Ruins had been cleared away, dilapidated walls torn down and five houses
restored. Now there were twenty-eight inhabitants, four of them, young
married couples. The new houses,
freshly plastered, were surrounded by gardens where vegetables and flowers grew
in orderly confusion, cabbages and roses, leeks and snapdragons, celery and
anemones. It was now a village
where one would like to live.
From that point I went on foot. The
war just finished had not allowed the full blooming of life, but Lazarus was out
of the tomb. On the lower slopes of
the mountain I saw little fields of barley and rye, deep in the narrow valley
the meadows were turning green.
It
has taken only the eight years since then for the whole countryside to glow with
health and prosperity. On the site
of the ruins I had seen in 1913 now stand neat farms, cleanly plastered,
testifying to a happy and comfortable life.

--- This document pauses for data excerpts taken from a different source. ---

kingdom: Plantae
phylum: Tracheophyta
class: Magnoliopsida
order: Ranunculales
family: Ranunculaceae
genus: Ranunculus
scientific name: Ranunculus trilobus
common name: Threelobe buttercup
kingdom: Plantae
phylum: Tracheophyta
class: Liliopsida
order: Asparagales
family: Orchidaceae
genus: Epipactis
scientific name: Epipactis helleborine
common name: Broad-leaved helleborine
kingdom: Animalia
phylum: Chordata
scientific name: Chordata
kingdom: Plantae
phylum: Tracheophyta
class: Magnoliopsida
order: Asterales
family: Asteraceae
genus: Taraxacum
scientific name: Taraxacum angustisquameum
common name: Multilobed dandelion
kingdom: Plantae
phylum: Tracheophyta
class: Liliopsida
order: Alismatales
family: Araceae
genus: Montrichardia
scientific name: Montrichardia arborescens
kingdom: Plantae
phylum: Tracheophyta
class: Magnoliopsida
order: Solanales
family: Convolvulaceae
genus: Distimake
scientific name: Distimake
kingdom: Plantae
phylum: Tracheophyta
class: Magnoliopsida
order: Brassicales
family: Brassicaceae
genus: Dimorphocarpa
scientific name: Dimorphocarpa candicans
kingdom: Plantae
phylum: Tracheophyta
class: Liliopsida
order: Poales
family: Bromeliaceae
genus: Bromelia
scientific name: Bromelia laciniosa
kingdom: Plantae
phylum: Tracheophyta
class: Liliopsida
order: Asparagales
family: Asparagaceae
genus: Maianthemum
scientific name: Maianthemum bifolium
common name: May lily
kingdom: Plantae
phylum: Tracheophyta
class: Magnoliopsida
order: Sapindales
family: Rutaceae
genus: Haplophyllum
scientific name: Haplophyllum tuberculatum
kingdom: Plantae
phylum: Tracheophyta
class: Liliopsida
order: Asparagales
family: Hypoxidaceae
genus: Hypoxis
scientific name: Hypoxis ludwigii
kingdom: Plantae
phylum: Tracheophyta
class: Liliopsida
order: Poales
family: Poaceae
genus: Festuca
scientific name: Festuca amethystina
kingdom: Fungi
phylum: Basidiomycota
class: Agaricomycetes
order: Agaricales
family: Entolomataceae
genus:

The old streams, fed by the rains and snows that the forest conserves,
are flowing again. Their waters
have been channelled. On each farm,
in groves of maples, fountain pools overflow onto carpets of fresh mint.
Little by little the villages have been rebuilt.
People from the plains, where land is costly, have settled here, bringing
youth, motion, the spirit of adventure. Along
the roads you meet hearty men and women, boys and girls who understand laughter
and have recovered a taste for picnics. Counting
the former population, unrecognisable now that they live in comfort, more than
10,000 people owe their happiness to Elzeard Bouffier.
When
I reflect that one man, armed only with his own physical and moral resources,
was able to cause this land Canaan to spring from the wasteland, I am convinced
that, in spite of everything, humanity is admirable. But when I compute the unfailing greatness of spirit and
tenacity of benevolence that it must have taken to achieve this result, I am
taken with an immense respect for that old and unlearned peasant who was able to
complete a work worthy of God.
Elzeard
Bouffier died peacefully in 1947 at the hospice in Banon.